The making of an art business
They do commission work as well as their own pieces, which can be found in the online shop. There are original works made of paper as well as prints of those designs converted into stickers, greeting cards and T-shirts. Sparrow Papercraft items also can be found at some markets.
Stickers tend to be their best sellers, and it makes Wróbel happy to see the Mardi Gras sticker on cars around town.
Mardi Gras holds a special place in their heart, which translates into new pieces for the holiday each year. Wróbel does an annual limited edition Mardi Gras print and has designed the patch for a Mardi Gras run they attend each year near Eunice.
The amount of time papercutting takes depends on the project. Size and layering make a difference. With so many tiny details and thin paper, Wróbel uses a high-quality, extra-strength glue stick.
“It’s like gluing a piece of lace down,” they said.

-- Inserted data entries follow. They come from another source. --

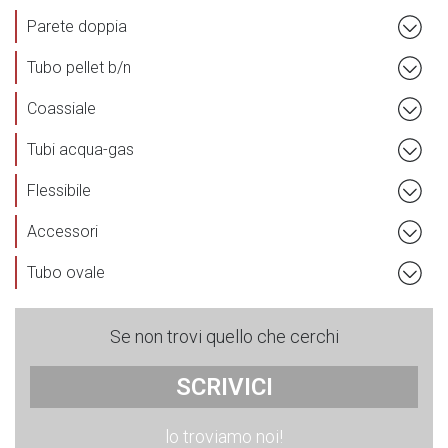
Parete doppia
Tubo pellet b/n
Coassiale
Tubi acqua-gas
Flessibile
Accessori
Tubo ovale
Se non trovi quello che cerchi
SCRIVICI
lo troviamo noi!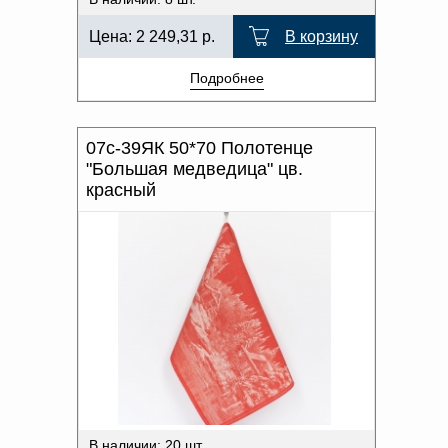
Цена:
2 249,31
р.
В корзину
Подробнее
07с-39ЯК 50*70 Полотенце
"Большая медведица" цв.
красный
В наличии: 20 шт.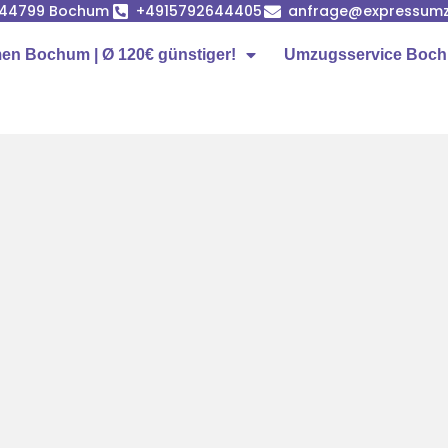
, 44799 Bochum
+4915792644405
anfrage@expressum
n Bochum | Ø 120€ günstiger!
Umzugsservice Boc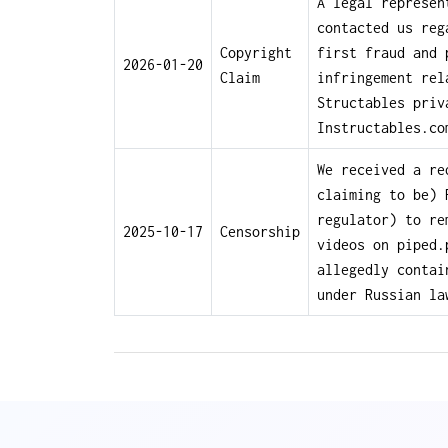
A legal represen
contacted us reg
Copyright
first fraud and 
2026-01-20
Claim
infringement rel
Structables priv
Instructables.co
We received a re
claiming to be) 
regulator) to re
2025-10-17
Censorship
videos on piped.
allegedly contai
under Russian la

They work with paper of all colors rather than dying it themselves. It gives the work an added challenge they enjoy.
“That’s one thing that’s so great about this work,” they said. “I can be having a bad day and then I just go to my desk and it’s covered in colorful paper. It’s hard to be in a bad mood around so much color.”
When Wróbel was first taught wycinanki, it was a dying folk art. It has had a bit of a resurgence, but much of the work being done today is digital rather than paper, the artist said.
That reminds Wróbel how precious and fleeting this work can be.
Wróbel calls Sikorsky, now in her 80s and still in Chicago, to check in every week.
“She gave me this gift; I want to honor that,” they said. “I guess she saw something in me.”